Gießen (pm). 1968 – auch 50 Jahre später polarisiert diese Jahreszahl. Symbolisch steht sie für eine Reihe von politischen und gesellschaftlichen Veränderungsprozessen. Doch was ist aus dieser Revolte geworden? Welche Erfolge konnten gefeiert werden? An welcher Stelle müssen wir heute über dieselben Themen diskutieren wie vor 50 Jahren? Mit diesen Fragen wird sich im Sommersemester in der Uni-Aula eine Veranstaltungsreihe des Präsidenten der Justus-Liebig-Universität beschäftigen.

Die Federführung der Reihe "’68 – Eine Revision" liegt bei dem Politologen Prof.
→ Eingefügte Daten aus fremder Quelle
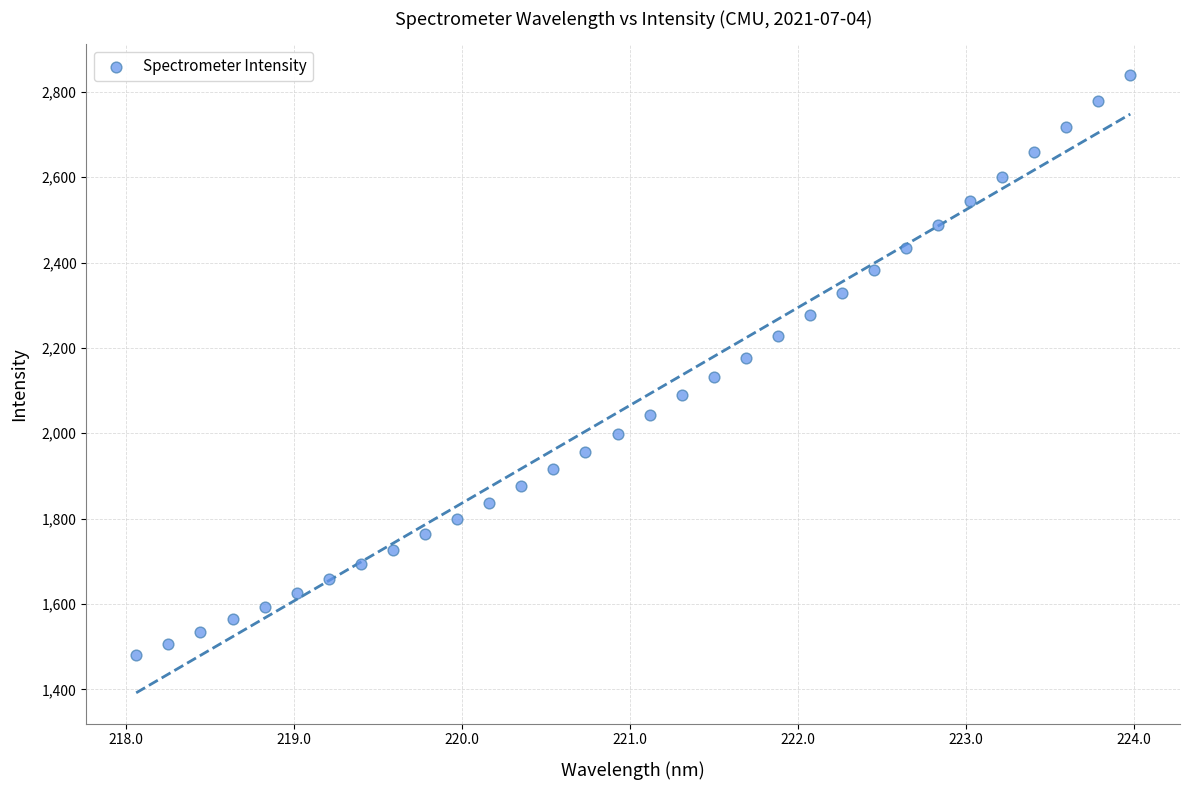

What is the range of Y values (max minus min)?

1359.4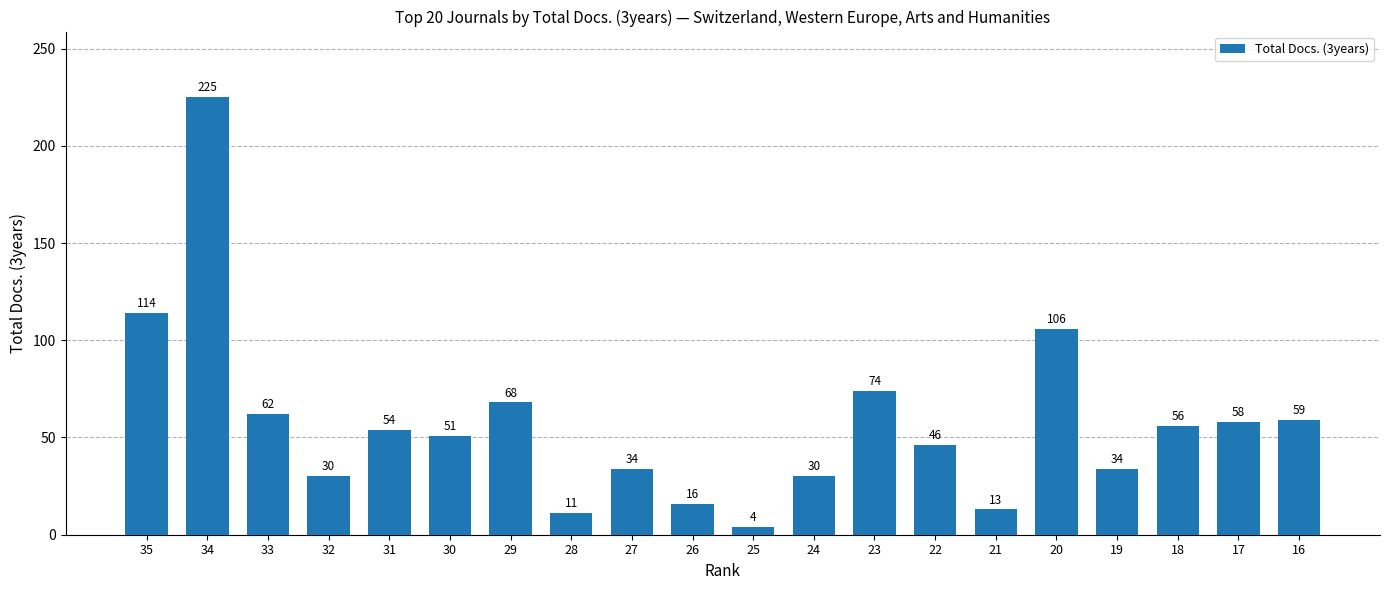

What is the change in value from 33 to 22?

-16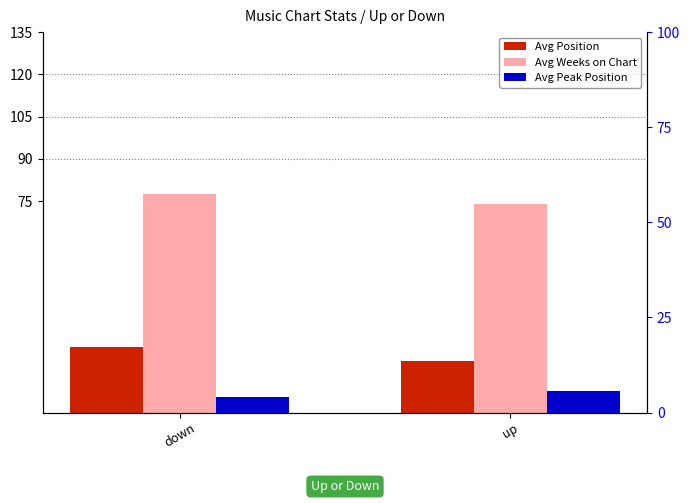

Is it true that Avg Weeks on Chart equals 34.0 at down?

False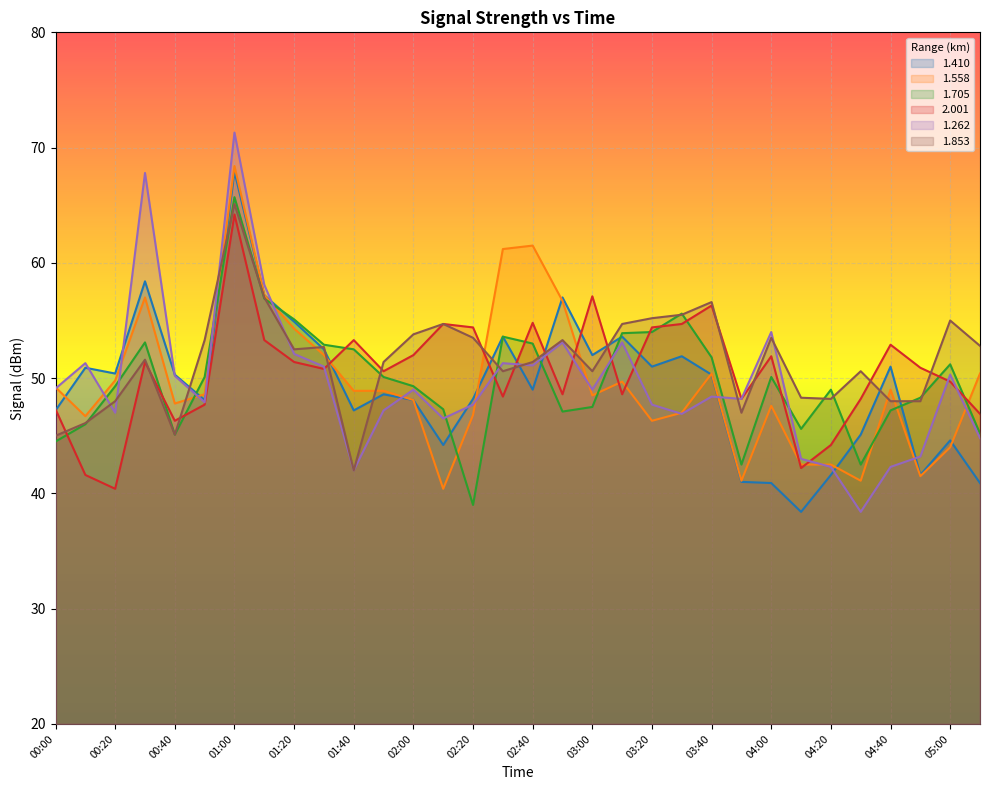

The 1.853 series shows 50.6 at 04:30. True or false?

True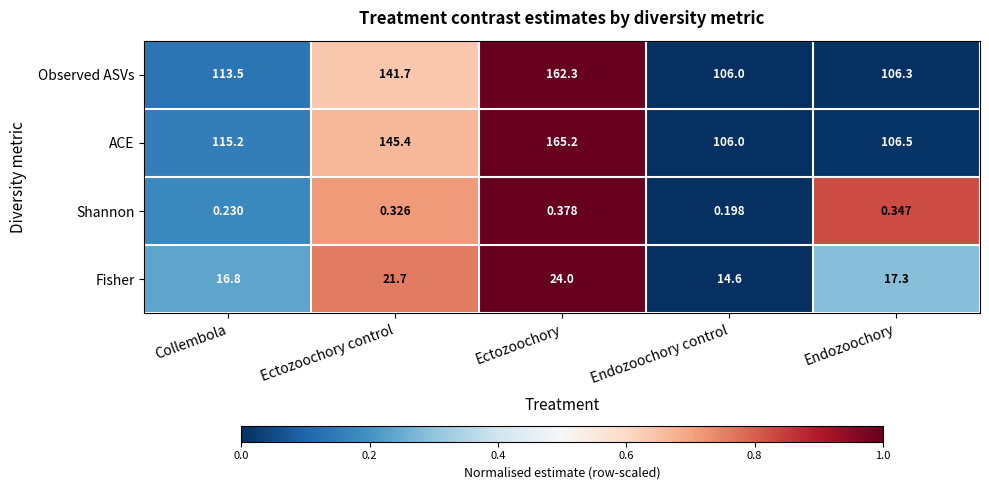

Which series has the widest spread of values?

ACE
Dr. Claus Leggewie. Den Auftakt macht am Mittwoch, 18. April, der FAZ-Herausgeber Jürgen Kaube mit seinem Vortrag "Universitäten nach der Hochschulreform".

Wie pazifistisch war die Revolution?

"Die politische Philosophin Hannah Arendt hat 1968 gemutmaßt, dass wir diese Revolte einmal so lernen werden wie unsere Vorfahren der Revolution von 1848", sagt Leggewie. "Als Inhaber der Ludwig-Börne-Professur, die nach einem Wegbereiter der 1848er benannt ist, freue ich mich, in der Vorlesungsreihe vier namhafte Referenten gewonnen zu haben, die das Jahr 1968 in seinen historischen Kontext einordnen können und zur Aktualität der damaligen Themen sprechen werden." Neben der historischen Kontextualisierung der 68er-Bewegung werden in den Vorträgen sowohl die Auswirkungen als auch die Tragweite dieses kulturellen Wandels behandelt. Weitere Themen sind die Folgen der Geschlechterkämpfe sowie die Bedeutung des Pazifismus für die Revolte.

Die Veranstaltungen im Einzelnen: Am 18. April spricht Jürgen Kaube, Herausgeber der Frankfurter Allgemeinen Zeitung, über "Universitäten nach der Hochschulreform". Am 2. Mai referiert die Publizistin und Schriftstellerin Barbara Sichtermann über "Un/Gleich. Geschlechterkämpfe seit den 1960er Jahren". Am 16. Mai ist der Politikwissenschaftler Dr. Wolfgang Kraushaar von der Hamburger Stiftung zur Förderung von Wissenschaft und Kultur zu Gast und fragt "Natürlich kann geschossen werden oder: Wie pazifistisch war die Revolte?". Am 6. Juni ist Historiker Prof. Detlef Siegfried von der University of Copenhagen zu Gast. Sein Thema: "Break on Through. To the Other Side. 68 als Kulturrevolution". Alle Vorträge beginnen um 19.15 Uhr in der Aula der Universität in der Ludwigstraße.